— begin INPUT RECORDS —

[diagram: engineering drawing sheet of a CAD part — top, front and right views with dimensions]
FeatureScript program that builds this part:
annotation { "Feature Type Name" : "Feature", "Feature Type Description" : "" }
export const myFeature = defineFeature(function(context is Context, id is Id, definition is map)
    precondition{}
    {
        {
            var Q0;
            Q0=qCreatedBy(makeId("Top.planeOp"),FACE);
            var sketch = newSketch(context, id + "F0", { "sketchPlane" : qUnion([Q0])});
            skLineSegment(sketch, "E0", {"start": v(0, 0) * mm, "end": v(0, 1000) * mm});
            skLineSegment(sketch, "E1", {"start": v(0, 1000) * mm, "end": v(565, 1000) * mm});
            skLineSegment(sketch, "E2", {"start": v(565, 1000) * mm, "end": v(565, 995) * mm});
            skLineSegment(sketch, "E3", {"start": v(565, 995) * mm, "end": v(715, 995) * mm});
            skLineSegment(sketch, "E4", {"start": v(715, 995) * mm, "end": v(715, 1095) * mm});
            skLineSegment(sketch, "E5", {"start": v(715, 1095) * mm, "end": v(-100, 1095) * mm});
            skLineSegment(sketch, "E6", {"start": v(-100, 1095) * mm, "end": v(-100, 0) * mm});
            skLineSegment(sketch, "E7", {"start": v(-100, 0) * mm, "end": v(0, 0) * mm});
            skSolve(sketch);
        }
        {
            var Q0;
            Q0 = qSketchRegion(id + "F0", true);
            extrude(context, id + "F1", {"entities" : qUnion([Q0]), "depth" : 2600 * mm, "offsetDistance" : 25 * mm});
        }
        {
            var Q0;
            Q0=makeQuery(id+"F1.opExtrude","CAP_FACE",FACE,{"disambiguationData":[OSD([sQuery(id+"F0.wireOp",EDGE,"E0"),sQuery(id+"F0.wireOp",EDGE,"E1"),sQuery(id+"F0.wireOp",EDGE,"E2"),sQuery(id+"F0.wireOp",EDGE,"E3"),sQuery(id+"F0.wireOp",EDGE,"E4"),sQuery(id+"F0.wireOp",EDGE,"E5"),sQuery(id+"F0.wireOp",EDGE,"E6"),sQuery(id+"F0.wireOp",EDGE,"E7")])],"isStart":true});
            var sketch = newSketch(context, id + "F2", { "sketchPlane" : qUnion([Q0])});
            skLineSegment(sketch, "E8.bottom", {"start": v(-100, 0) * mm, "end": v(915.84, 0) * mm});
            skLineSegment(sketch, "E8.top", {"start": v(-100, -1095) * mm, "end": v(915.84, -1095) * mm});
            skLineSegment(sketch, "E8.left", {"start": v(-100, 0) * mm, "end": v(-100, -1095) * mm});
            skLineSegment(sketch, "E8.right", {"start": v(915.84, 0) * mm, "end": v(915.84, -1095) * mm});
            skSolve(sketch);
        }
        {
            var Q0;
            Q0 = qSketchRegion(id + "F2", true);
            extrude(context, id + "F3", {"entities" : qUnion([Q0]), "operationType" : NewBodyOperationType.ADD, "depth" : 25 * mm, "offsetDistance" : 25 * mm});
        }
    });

— end INPUT RECORDS —

→ WHAT NEEDS TO BE DONE
Identify and copy each line in the rows above that contains the string "newSketch". Case counts.

→ RESPONSE TO THE TASK
            var sketch = newSketch(context, id + "F0", { "sketchPlane" : qUnion([Q0])});
            var sketch = newSketch(context, id + "F2", { "sketchPlane" : qUnion([Q0])});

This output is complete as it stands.